Five common types of discrepancy in annotation of cellular features. Subjective choices made by each annotator lead to inconsistencies in the final annotation both visually and quantitatively. Subjectivity during segmentation of various features within the data leads to different actin branch points (a), incidental overlap (b; black arrows), length variations (d), and missing data (e), whereas annotation pen size can lead to width variations (c). In most cases, small variations occur in segmenting the same features (c–e), but in some cases, large variations occur when disparate features are segmented and happen to overlap (a,b). Green indicates voxels in one annotation, blue indicates voxels in a second annotation, and red indicates voxel agreement between the two annotations. Examples (a), (b), and (c) are from actin, whereas (d) is from microtubule and (e) is from mitochondria, however, it is important to note that excluding (a), these discrepancies can be found in all of the cellular features being annotated. Scale bars are 25 nm.

Figure 7

Voxel-based similarity scores are comparable with previously published similarity results. To recreate the similarity results previously reported, but in terms of voxel-based similarity, three expert annotations of actin were merged (d) and each individual annotation (a–c) was then compared in a pairwise fashion with the combined data set. The individual annotations ranged from 38 to 57% in their similarity to the combined data set, a similar range as previously reported (Rigort et al., 2012).
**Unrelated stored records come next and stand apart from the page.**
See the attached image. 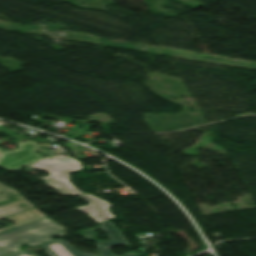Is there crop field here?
Returning <instances> with one entry per match:
<instances>
[{
  "instance_id": "obj_7",
  "label": "crop field",
  "mask_w": 256,
  "mask_h": 256,
  "mask_svg": "<svg viewBox=\"0 0 256 256\" xmlns=\"http://www.w3.org/2000/svg\"><path fill=\"white\" fill-rule=\"evenodd\" d=\"M41 217H44V215L39 213L35 208L23 211L21 213H18L16 215L6 218L7 220L12 221L16 224L0 228V231L9 227L17 226V225L41 218Z\"/></svg>"
},
{
  "instance_id": "obj_8",
  "label": "crop field",
  "mask_w": 256,
  "mask_h": 256,
  "mask_svg": "<svg viewBox=\"0 0 256 256\" xmlns=\"http://www.w3.org/2000/svg\"><path fill=\"white\" fill-rule=\"evenodd\" d=\"M7 190H11V189L0 183V192L7 191Z\"/></svg>"
},
{
  "instance_id": "obj_5",
  "label": "crop field",
  "mask_w": 256,
  "mask_h": 256,
  "mask_svg": "<svg viewBox=\"0 0 256 256\" xmlns=\"http://www.w3.org/2000/svg\"><path fill=\"white\" fill-rule=\"evenodd\" d=\"M32 207L15 190L0 194V218Z\"/></svg>"
},
{
  "instance_id": "obj_3",
  "label": "crop field",
  "mask_w": 256,
  "mask_h": 256,
  "mask_svg": "<svg viewBox=\"0 0 256 256\" xmlns=\"http://www.w3.org/2000/svg\"><path fill=\"white\" fill-rule=\"evenodd\" d=\"M99 226L100 227H98V228H102L104 231H106L108 233V237L110 238L111 241L108 240L109 242H104V241L97 240L95 238L97 235L93 232V230L98 229V228L82 229V230L78 231V233L82 236H85V237L95 241L97 243V247H98L97 253H99L101 256H116L108 250L109 247L114 244L127 245L128 243L121 236V234L116 230V228L111 224L110 221H105L103 223H100ZM124 256H137V255L129 252Z\"/></svg>"
},
{
  "instance_id": "obj_6",
  "label": "crop field",
  "mask_w": 256,
  "mask_h": 256,
  "mask_svg": "<svg viewBox=\"0 0 256 256\" xmlns=\"http://www.w3.org/2000/svg\"><path fill=\"white\" fill-rule=\"evenodd\" d=\"M46 249V253L51 256H96L95 254L89 253H81L71 247L68 243L64 240H53L41 245ZM11 256H36L35 254L31 253L28 254L24 251L19 253L13 254Z\"/></svg>"
},
{
  "instance_id": "obj_1",
  "label": "crop field",
  "mask_w": 256,
  "mask_h": 256,
  "mask_svg": "<svg viewBox=\"0 0 256 256\" xmlns=\"http://www.w3.org/2000/svg\"><path fill=\"white\" fill-rule=\"evenodd\" d=\"M63 227L45 218L20 227L0 232V256L21 251L19 245L35 246L50 241L53 236L66 235Z\"/></svg>"
},
{
  "instance_id": "obj_4",
  "label": "crop field",
  "mask_w": 256,
  "mask_h": 256,
  "mask_svg": "<svg viewBox=\"0 0 256 256\" xmlns=\"http://www.w3.org/2000/svg\"><path fill=\"white\" fill-rule=\"evenodd\" d=\"M79 196L90 204L87 206L77 207V209L81 210L87 216L98 223L112 218L111 214L107 210V208L110 207L109 202L86 193Z\"/></svg>"
},
{
  "instance_id": "obj_2",
  "label": "crop field",
  "mask_w": 256,
  "mask_h": 256,
  "mask_svg": "<svg viewBox=\"0 0 256 256\" xmlns=\"http://www.w3.org/2000/svg\"><path fill=\"white\" fill-rule=\"evenodd\" d=\"M29 167L38 168L50 173V176L43 178L35 176L33 177L44 181L46 184H48L61 195H79L82 193L68 182V176L72 172L81 169V166L78 161L66 164L61 159L52 156L43 159ZM58 176H62L63 178H60ZM46 179H48L49 181L46 182Z\"/></svg>"
}]
</instances>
Voxel-based similarity scores (Dice coefficient) between a semi-automated annotation using ZIBAmira and seven manual actin segmentations show 30 ± 5% agreement, indicating the semi-automated annotation software is performing in the range of manual annotations (e).

Figure 8

Merging annotations and removing questionable voxels improves variability. To improve similarity and decrease variability, actin annotations were merged in two different ways. Pairs Drop One keeps only the voxels agreed upon by both annotations in each pair, whereas Triplets Drop One keeps the voxels agreed upon by at least two annotations in each triplet. In both cases, the kept voxels are then compared with another similarly merged data set using a pairwise Dice coefficient similarity score. When compared with the average pairs Dice coefficient, dropping the voxels that are not agreed upon by both pairs of modified merged annotations significantly decreases the similarity (right). However, applying a similar methodology to merged sets of triplets significantly improves the variability of merged sets of triplets when compared with pairs. **p < 0.0001.

Figure 9

Including more annotations improves variability, to a point. Using the seven manual actin annotations, every unique combination of pairs through sextets was created and sampled to determine the number of voxels in agreement with at least one other annotation. As more annotations are included, this metric increases significantly with each addition, beginning to plateau between quintet and sextet groups. *p < 0.05, **p < 0.0001.